One of, if not the most, favorite topics for people to complain about always seems to be money, and not having enough of it. I often wish people would ask themselves the true, deep and honest question of “enough for what?” We seem to be caught up in this vicious cycle of the obsession with more that we never stop long enough to see beyond the madness. The truth is we need so little to be happy, and often as research has shown time and time again, having more is no indication of being more happy. In fact from all of my observations and personal experience, the more “stuff” one has, the more “problems” one seems to have, and the less of authentic happiness. Just the clutter of stuff alone in your life, can be detrimental to your levels of creativity and feelings of well-being. So many of us feel heavy and weighed down by life and all the obligations of it, not realizing how much of that is simply self-generated. And just like we put it there to begin with, we can remove it when we should so choose.
From a pretty young age when asked “why do people go to work?” kids confidently answer “to make money”. And then of course the question that follows as to why we need money, is answered with “so that we can have things” or “buy stuff.”
So is that really all what it boils down to? Stuff? Stuff that is more often than not hurting the very planet that we live on, hurting our personal health and the welfare of others. I don’ know about you, but something about that just doesn’t *feel* right. I just know we are capable of so much better. The biggest stumbling block for the human being thus far has revolved around the concept of acquiring money and goods.
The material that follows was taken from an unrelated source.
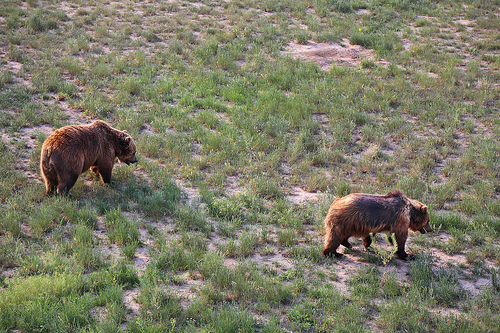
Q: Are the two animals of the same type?
A: Yes, all the animals are bears.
So just imagine if we learned to free ourselves from that, the potential our life experience here would then take on!
When we step back, and look with clarity and consciousness at our life, it is not hard to see that we are caught up in vicious cycles of trying to get and maintain “things”. And it would be one thing if those “things” really brought our life, happiness, meaning and purpose, but as anyone in touch with themselves even a little bit knows, they don’t. It may sound cliché to some, but more and more of us are learning daily that true happiness really comes from within. It is never about what we have accomplished, the labels we use to define ourselves, or what we have, but about the depth to which we know the potential of who we really are.
Therefore in questioning what you are working for, each person has to go through an honest inventory of their priorities and values, in order to choose what actions best represent what they really want out of life.
Closing Thoughts
Today, when I consider the physical world around me that I share with the collective consciousness, it is hard at times to look beyond the extreme injustice, disparity and inequality that exists on this planet. It is hard to believe we have allowed things to get to the point they have.
I realize very well that some of the above mentioned questions are going to be very tough for some of us to answer for ourselves honestly. Many of us are still heavily tied to our job descriptions, status of our financial earnings and/or the possessions we have acquired to date. But this is one of the challenges and opportunities of personal growth and evolution. When we make peace with the discomfort, we enable ourselves to shed what we have outgrown and what no longer serves us. In this way we free ourselves and enrich the quality of our human experience, as we move forward on our evolutionary path.
In the end, as I always mention we each must choose what feels most right to us at any given time. I know for myself, I choose not to be enslaved by a system that is working against my personal well-being and the common good of all. When we become the change we wish to see, we pave the way for a new way of life for all.